Eventually Marv started gathering experts to work on every aspect of Todd's physical condition—speed, agility, strength, flexibility, quickness, body control, endurance, nutrition. He found one to improve Todd's peripheral vision. He enlisted a throwing coach and a motion coach and a psychologist. These days 13 different experts are donating their time in the name of science.

Tom House , the pitching coach for the Texas Rangers and a computer whiz, has analyzed Todd's form and found that while his balance is perfect, his arm is 4.53 inches too low throughout his delivery. Todd, who listens to everyone, is working on it.
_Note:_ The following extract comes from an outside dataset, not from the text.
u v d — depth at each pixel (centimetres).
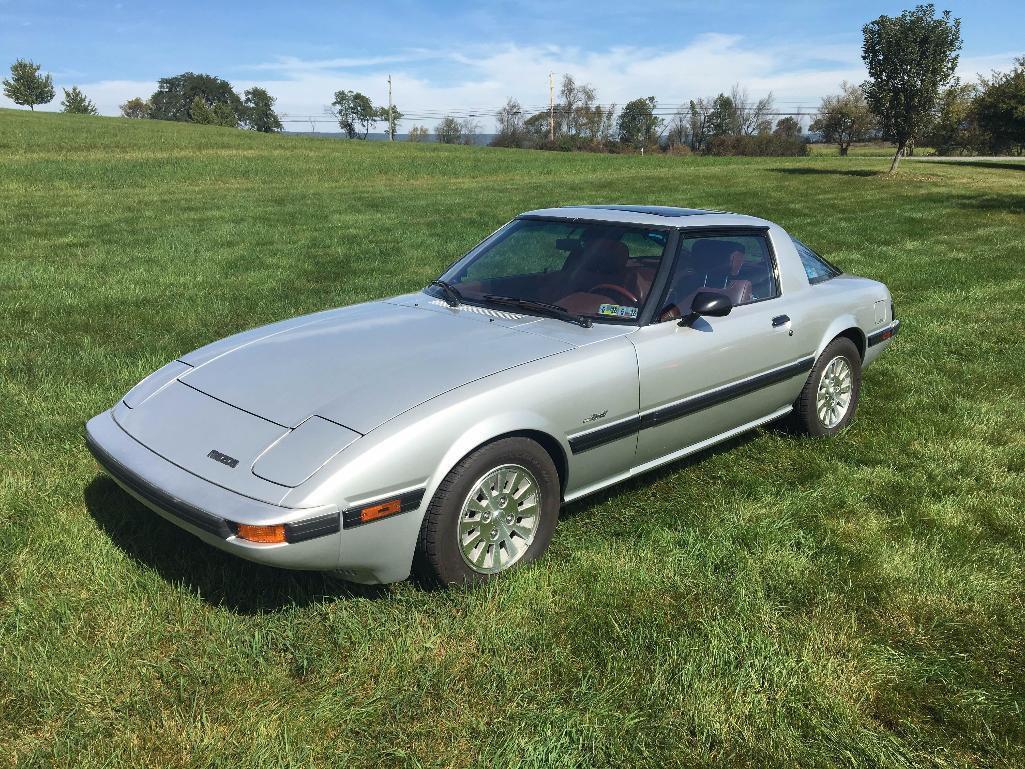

This Team Marinovich is the creation of Marv, who was a two-way lineman and a captain at USC in 1962, a marginal pro in the AFL with the Raiders and a sometime assistant coach for the Raiders , the Rams , the Cardinals and the Hawaiians of the defunct WFL.

Though Marv owns an athletic research center—a sort of high-tech gym—his true occupation has been the development of his son, an enterprise that has yet to produce a monetary dividend. And the Marinovich marriage ended last year after 24 years. "All Marv has done," says a friend, "is give up his entire life for Todd."